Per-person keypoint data
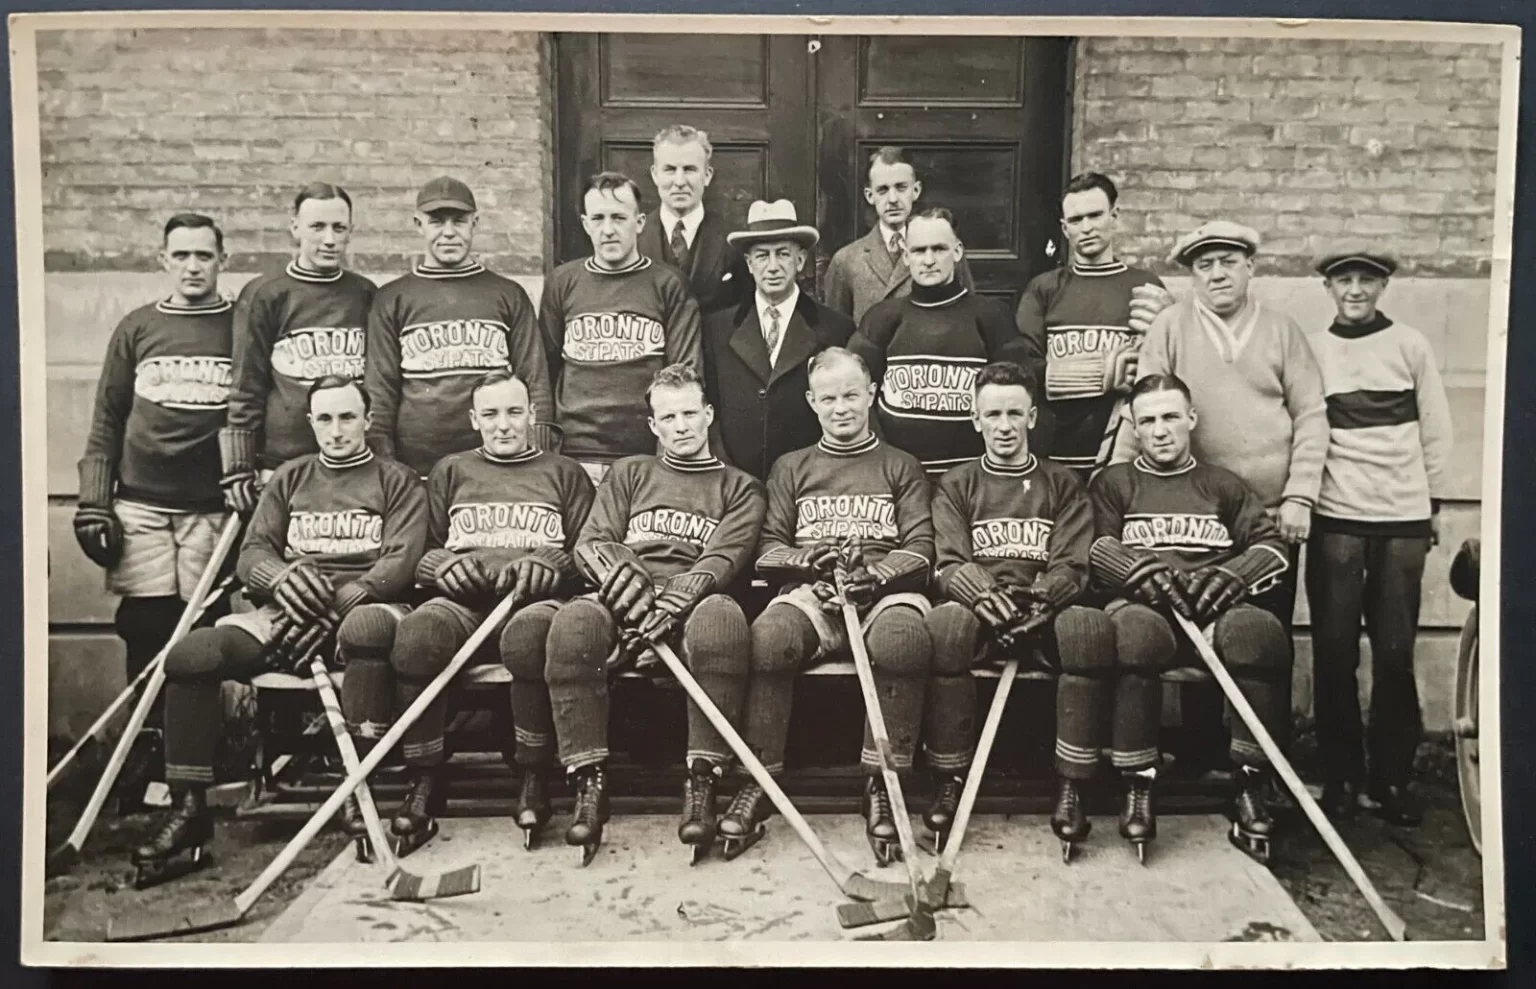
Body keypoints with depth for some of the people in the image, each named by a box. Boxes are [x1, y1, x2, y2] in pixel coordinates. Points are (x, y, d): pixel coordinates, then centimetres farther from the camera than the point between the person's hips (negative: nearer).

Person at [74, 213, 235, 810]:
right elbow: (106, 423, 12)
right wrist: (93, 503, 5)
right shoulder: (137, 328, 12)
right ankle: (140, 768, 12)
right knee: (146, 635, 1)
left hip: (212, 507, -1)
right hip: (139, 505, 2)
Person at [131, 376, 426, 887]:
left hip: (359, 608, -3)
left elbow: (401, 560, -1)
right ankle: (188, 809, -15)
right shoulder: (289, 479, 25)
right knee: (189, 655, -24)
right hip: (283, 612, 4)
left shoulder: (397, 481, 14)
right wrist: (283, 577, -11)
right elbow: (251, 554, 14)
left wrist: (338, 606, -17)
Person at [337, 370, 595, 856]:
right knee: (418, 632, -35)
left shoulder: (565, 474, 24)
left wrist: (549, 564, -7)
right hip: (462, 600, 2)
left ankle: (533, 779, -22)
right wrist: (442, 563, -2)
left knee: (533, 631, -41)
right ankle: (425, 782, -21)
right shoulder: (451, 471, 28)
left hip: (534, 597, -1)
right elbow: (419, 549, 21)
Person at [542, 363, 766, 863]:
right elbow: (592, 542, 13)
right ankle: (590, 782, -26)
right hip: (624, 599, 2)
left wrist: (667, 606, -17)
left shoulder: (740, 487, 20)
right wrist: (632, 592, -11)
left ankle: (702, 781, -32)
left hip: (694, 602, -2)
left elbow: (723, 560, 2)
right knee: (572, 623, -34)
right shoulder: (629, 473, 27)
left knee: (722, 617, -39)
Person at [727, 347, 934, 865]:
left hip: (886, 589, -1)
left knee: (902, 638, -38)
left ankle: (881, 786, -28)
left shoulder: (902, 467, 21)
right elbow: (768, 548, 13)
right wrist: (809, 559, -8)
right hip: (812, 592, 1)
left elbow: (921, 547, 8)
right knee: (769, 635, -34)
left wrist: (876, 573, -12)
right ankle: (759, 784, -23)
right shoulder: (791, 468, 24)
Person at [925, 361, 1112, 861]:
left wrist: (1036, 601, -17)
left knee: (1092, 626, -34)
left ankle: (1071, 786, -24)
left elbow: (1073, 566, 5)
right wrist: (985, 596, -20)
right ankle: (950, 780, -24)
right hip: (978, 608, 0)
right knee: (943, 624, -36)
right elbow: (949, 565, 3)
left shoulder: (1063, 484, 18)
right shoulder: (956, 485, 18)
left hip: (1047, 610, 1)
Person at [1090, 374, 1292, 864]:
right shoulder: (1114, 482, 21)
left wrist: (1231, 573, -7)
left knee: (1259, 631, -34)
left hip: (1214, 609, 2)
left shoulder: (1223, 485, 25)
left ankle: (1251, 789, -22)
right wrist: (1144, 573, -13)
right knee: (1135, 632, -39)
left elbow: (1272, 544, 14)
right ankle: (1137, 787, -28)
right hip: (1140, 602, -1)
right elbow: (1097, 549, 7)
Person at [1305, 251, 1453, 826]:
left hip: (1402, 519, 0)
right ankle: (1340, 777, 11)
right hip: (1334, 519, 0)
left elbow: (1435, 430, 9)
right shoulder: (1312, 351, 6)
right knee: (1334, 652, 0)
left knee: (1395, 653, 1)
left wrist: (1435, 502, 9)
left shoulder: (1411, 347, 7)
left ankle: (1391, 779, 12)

==

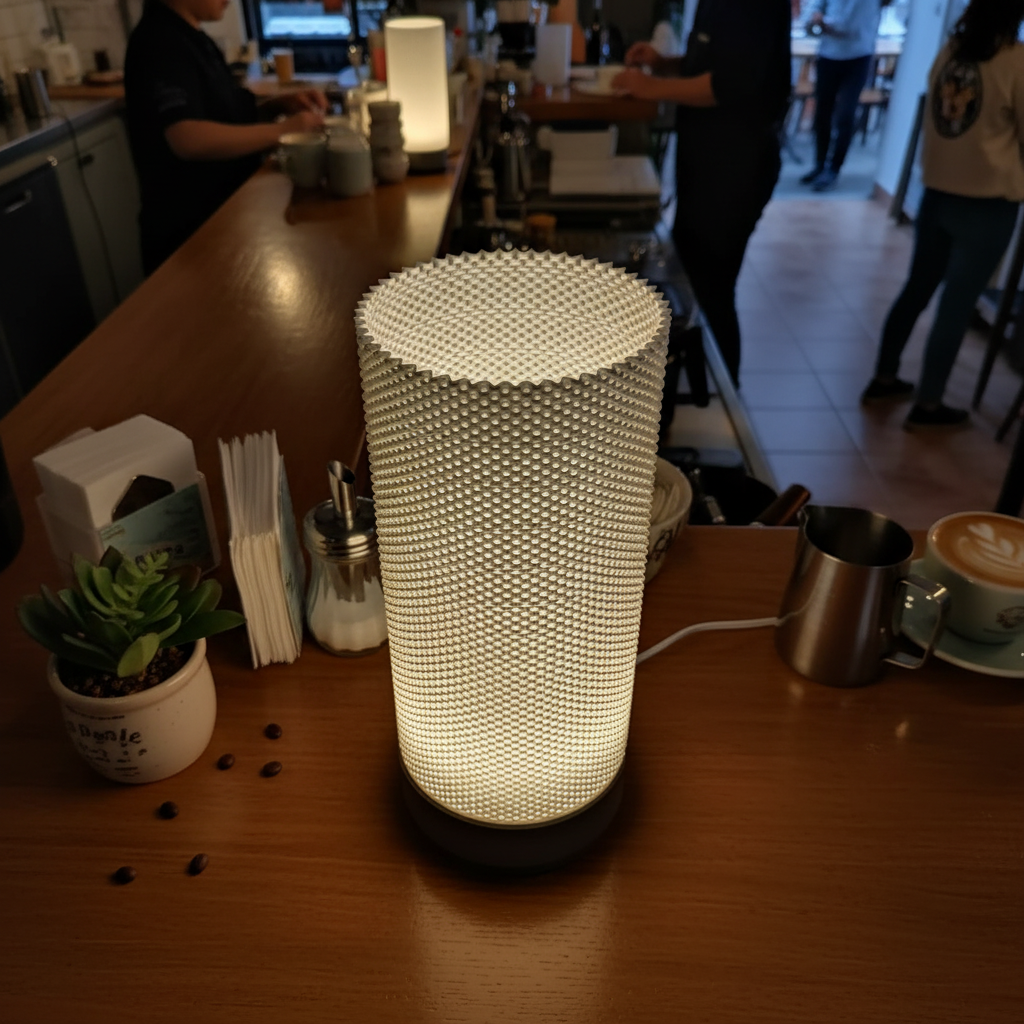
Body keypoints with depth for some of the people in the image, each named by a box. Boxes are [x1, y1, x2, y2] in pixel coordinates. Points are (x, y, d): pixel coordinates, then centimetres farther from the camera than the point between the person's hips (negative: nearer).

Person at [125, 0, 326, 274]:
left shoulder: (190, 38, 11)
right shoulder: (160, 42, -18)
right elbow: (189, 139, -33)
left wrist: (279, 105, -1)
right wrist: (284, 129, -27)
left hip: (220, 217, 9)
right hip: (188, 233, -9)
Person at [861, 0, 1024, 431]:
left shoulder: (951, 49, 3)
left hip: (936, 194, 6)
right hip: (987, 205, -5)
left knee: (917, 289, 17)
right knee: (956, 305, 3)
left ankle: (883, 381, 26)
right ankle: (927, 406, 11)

**PROBLEM REQUIREMENTS:**
Edit the listing from the line with "left ankle: (1251, 789, -22)" up to and including the line with "left elbow: (1435, 430, 9)" so that every "ankle" reads "foot", and return only those lines with nothing else changed.

**EXERCISE ANSWER:**
left foot: (1251, 789, -22)
right wrist: (1144, 573, -13)
right knee: (1135, 632, -39)
left elbow: (1272, 544, 14)
right foot: (1137, 787, -28)
right hip: (1140, 602, -1)
right elbow: (1097, 549, 7)
Person at [1305, 251, 1453, 826]:
left hip: (1402, 519, 0)
right foot: (1340, 777, 11)
right hip: (1334, 519, 0)
left elbow: (1435, 430, 9)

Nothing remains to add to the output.